ABOUT THIS TASK: Your output should be the lines from the one that contains "position:absolute; right:10px; top:7px;" to the end of the listing, transcribed exactly. Include nothing else.

DATASET:
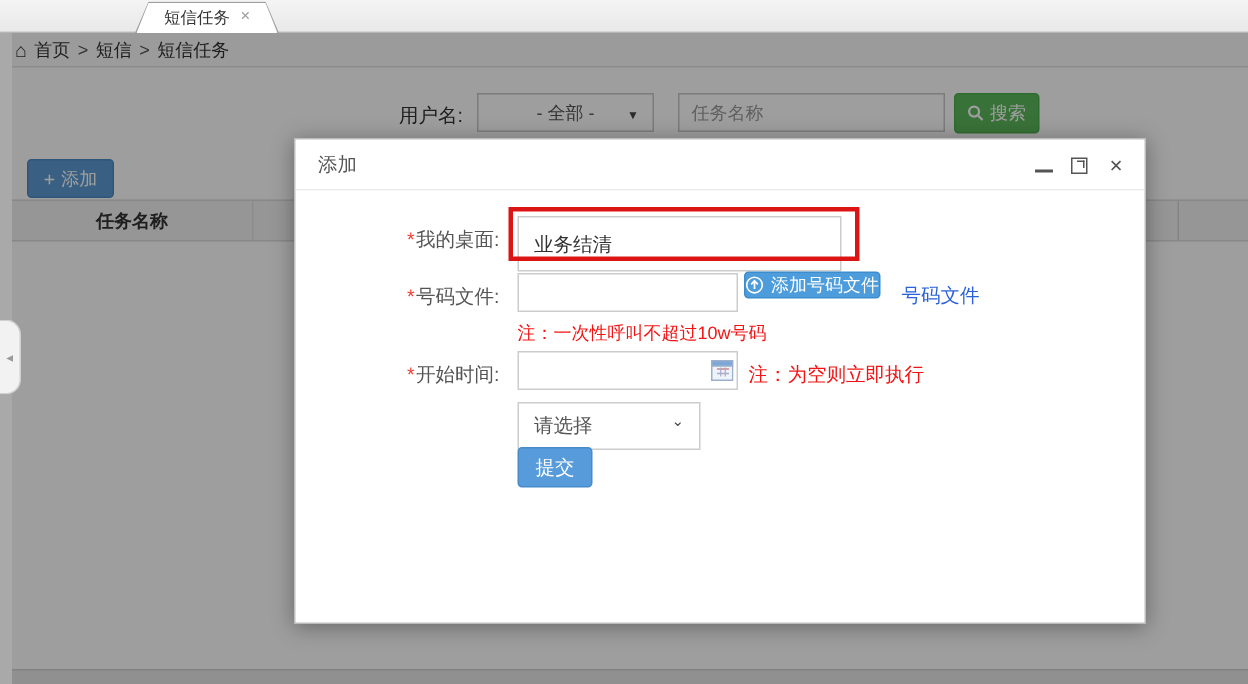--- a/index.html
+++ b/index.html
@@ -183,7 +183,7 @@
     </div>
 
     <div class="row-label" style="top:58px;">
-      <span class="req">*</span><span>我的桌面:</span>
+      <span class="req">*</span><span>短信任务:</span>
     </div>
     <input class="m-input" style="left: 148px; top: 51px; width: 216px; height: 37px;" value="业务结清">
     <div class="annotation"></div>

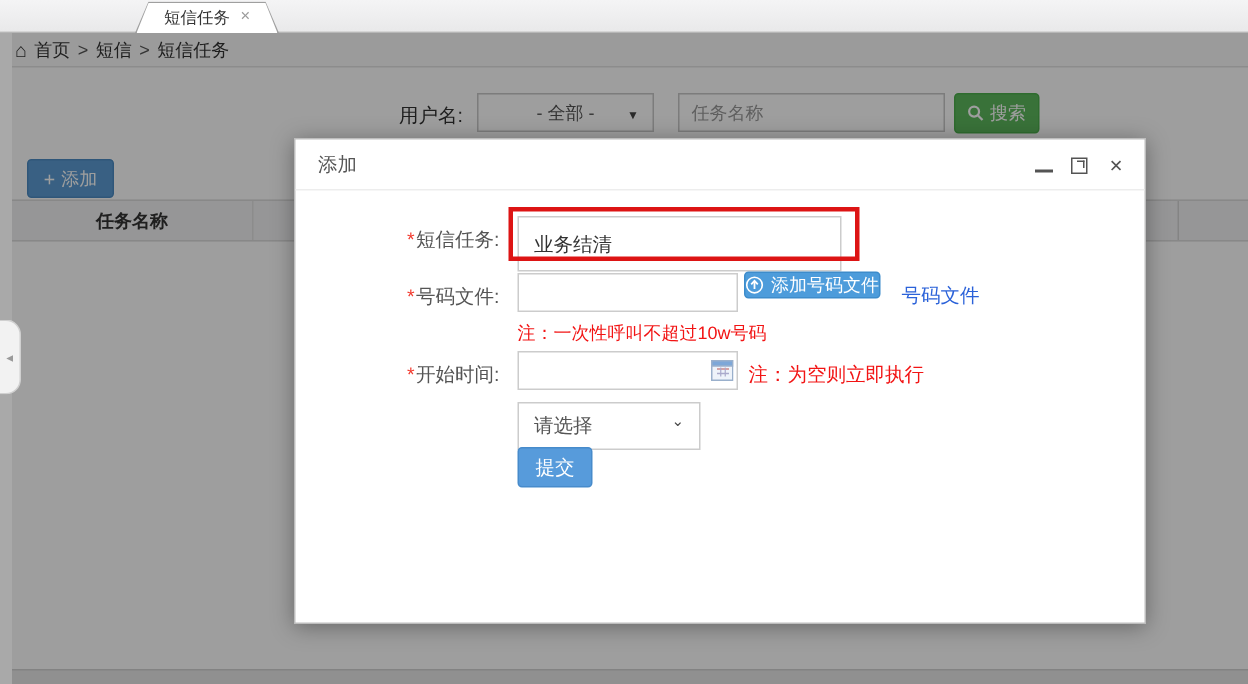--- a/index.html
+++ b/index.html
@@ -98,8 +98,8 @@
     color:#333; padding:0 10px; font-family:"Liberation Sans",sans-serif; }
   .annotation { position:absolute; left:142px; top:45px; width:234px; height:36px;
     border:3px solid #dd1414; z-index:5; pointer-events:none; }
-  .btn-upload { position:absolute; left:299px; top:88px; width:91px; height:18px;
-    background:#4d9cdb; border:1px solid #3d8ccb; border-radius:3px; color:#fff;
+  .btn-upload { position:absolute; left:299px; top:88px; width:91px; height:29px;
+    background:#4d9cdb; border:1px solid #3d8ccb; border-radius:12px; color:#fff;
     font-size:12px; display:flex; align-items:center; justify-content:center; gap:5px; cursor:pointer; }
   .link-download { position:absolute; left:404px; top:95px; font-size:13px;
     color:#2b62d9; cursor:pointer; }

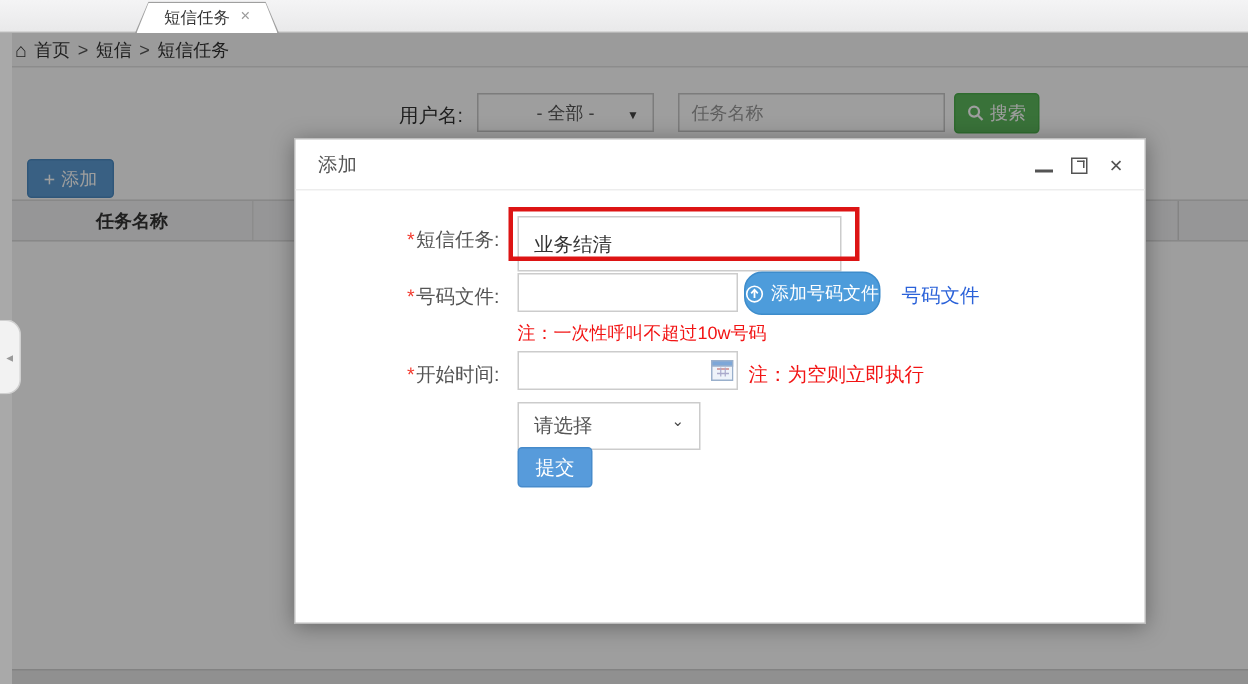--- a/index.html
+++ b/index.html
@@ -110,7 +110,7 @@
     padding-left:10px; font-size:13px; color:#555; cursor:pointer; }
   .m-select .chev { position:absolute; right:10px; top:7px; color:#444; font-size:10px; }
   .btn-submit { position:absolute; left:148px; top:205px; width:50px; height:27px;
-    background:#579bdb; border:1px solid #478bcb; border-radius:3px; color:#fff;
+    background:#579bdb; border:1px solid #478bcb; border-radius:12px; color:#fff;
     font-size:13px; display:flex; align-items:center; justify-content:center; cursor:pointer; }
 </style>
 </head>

WRITTEN SOLUTION:
   .m-select .chev { position:absolute; right:10px; top:7px; color:#444; font-size:10px; }
   .btn-submit { position:absolute; left:148px; top:205px; width:50px; height:27px;
-    background:#579bdb; border:1px solid #478bcb; border-radius:3px; color:#fff;
+    background:#579bdb; border:1px solid #478bcb; border-radius:12px; color:#fff;
     font-size:13px; display:flex; align-items:center; justify-content:center; cursor:pointer; }
 </style>
 </head>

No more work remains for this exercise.